[Text-based design files]
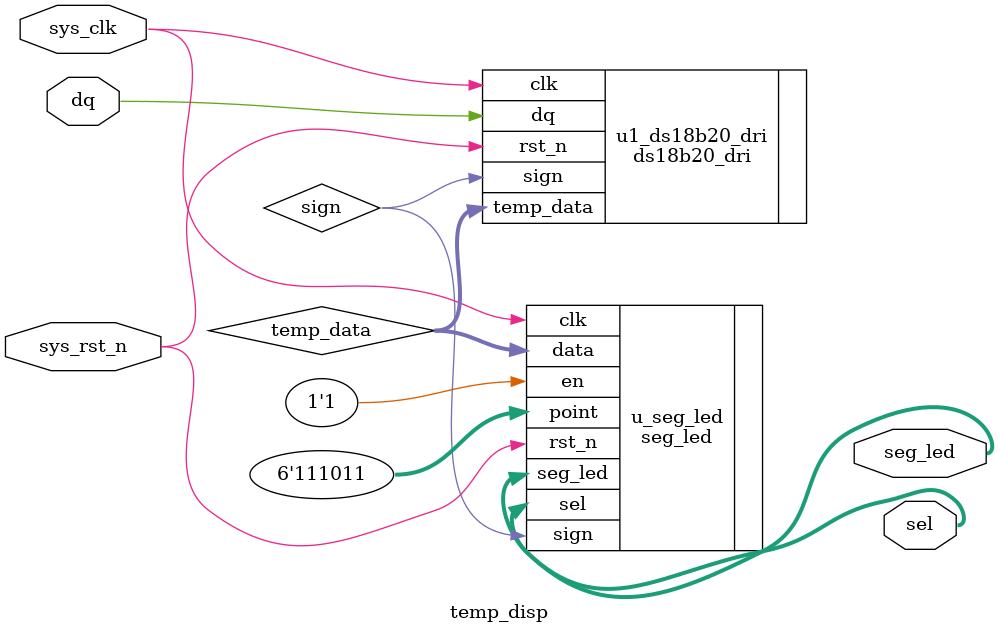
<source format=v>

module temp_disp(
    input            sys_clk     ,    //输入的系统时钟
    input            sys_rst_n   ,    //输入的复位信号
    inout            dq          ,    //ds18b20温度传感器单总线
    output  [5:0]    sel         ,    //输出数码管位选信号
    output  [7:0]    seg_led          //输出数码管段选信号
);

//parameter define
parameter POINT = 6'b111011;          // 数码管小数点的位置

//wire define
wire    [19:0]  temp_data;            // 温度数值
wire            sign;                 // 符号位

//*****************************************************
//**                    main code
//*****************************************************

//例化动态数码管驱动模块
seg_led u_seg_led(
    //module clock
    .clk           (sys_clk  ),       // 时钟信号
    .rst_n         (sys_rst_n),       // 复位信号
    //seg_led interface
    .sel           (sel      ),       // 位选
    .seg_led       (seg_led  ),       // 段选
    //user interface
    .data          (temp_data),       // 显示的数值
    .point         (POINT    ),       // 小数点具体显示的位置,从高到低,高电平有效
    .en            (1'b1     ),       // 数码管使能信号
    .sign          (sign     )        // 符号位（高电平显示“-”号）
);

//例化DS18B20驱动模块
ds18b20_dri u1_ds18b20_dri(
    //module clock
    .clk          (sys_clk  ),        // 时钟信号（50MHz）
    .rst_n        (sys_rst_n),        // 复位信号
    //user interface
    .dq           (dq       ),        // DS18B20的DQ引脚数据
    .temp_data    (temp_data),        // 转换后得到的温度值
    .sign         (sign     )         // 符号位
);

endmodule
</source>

--

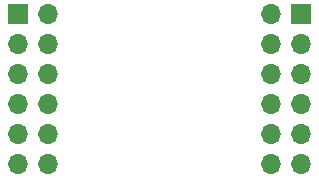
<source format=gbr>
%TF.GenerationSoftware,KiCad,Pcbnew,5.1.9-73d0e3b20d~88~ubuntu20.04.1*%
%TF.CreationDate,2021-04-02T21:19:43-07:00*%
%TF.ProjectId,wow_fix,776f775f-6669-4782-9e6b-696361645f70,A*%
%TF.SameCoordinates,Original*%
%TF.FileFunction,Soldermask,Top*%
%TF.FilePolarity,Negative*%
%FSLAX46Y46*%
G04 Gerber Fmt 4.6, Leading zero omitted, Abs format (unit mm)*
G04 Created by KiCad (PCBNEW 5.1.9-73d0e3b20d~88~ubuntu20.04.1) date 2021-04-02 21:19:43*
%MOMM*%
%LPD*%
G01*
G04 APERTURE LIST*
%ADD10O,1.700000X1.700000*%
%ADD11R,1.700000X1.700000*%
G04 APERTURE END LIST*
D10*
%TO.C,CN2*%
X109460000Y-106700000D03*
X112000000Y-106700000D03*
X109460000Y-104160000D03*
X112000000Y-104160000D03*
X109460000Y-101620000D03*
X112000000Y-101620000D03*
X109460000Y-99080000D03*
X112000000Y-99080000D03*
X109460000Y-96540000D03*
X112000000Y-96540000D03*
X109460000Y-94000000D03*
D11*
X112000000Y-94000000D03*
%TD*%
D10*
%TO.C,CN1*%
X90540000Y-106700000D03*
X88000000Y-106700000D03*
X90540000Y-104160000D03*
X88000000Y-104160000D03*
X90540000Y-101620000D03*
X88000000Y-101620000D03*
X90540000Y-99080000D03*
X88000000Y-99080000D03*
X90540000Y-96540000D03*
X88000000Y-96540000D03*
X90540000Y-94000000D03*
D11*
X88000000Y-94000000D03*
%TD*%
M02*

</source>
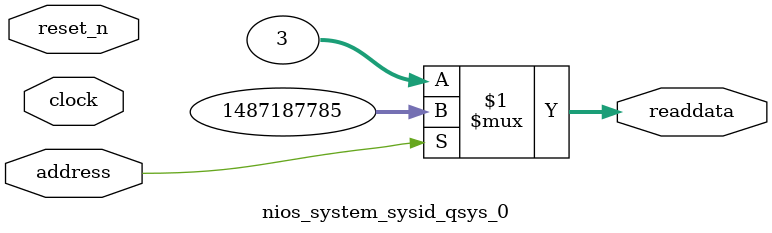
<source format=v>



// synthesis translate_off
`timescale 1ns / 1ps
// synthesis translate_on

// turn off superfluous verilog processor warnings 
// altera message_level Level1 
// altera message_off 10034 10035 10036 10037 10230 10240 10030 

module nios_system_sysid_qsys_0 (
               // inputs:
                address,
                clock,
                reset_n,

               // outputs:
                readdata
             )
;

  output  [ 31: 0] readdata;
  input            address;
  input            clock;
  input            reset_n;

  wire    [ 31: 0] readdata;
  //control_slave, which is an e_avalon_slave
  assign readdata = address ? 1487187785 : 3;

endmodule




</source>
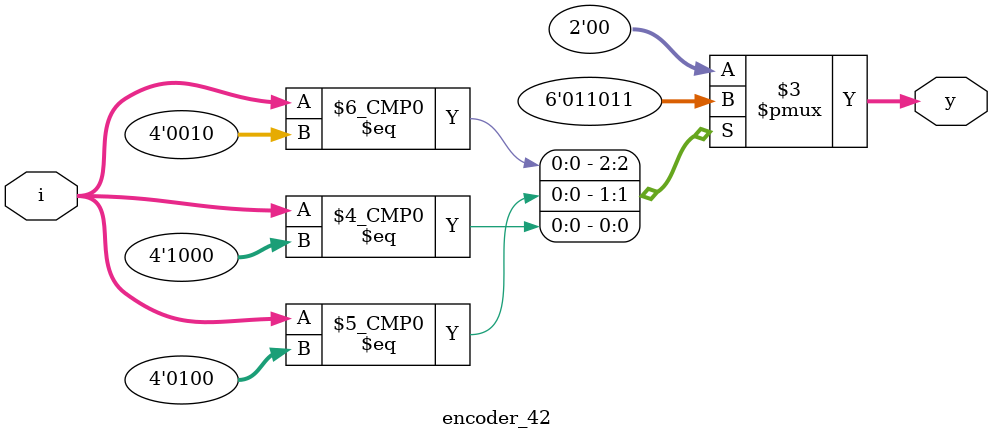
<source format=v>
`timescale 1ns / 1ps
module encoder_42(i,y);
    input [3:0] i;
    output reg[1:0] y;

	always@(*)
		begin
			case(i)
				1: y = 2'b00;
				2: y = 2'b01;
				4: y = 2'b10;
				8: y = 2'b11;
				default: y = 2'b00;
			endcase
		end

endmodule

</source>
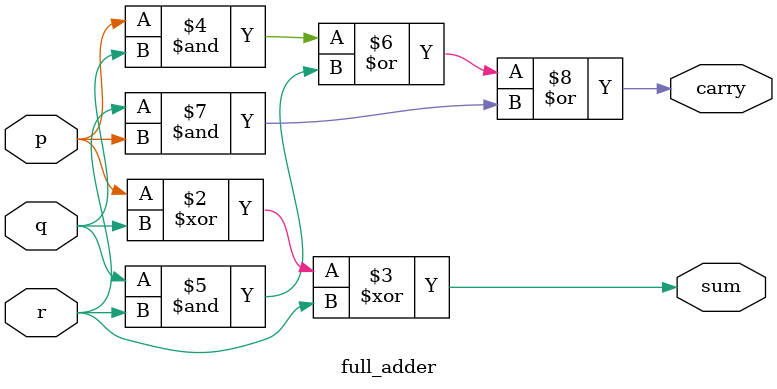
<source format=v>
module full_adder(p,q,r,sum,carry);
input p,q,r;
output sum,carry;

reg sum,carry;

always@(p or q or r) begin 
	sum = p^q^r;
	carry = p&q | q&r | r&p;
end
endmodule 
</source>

To-do item
Using the data above, retype exactly the lines from the line with "input [3:0] i;" to the line with "always@(p or q or r) begin", inclusive. No pictures and nothing else.

Response box
    input [3:0] i;
    output reg[1:0] y;

	always@(*)
		begin
			case(i)
				1: y = 2'b00;
				2: y = 2'b01;
				4: y = 2'b10;
				8: y = 2'b11;
				default: y = 2'b00;
			endcase
		end

endmodule

</source>
<source format=v>
module full_adder(p,q,r,sum,carry);
input p,q,r;
output sum,carry;

reg sum,carry;

always@(p or q or r) begin 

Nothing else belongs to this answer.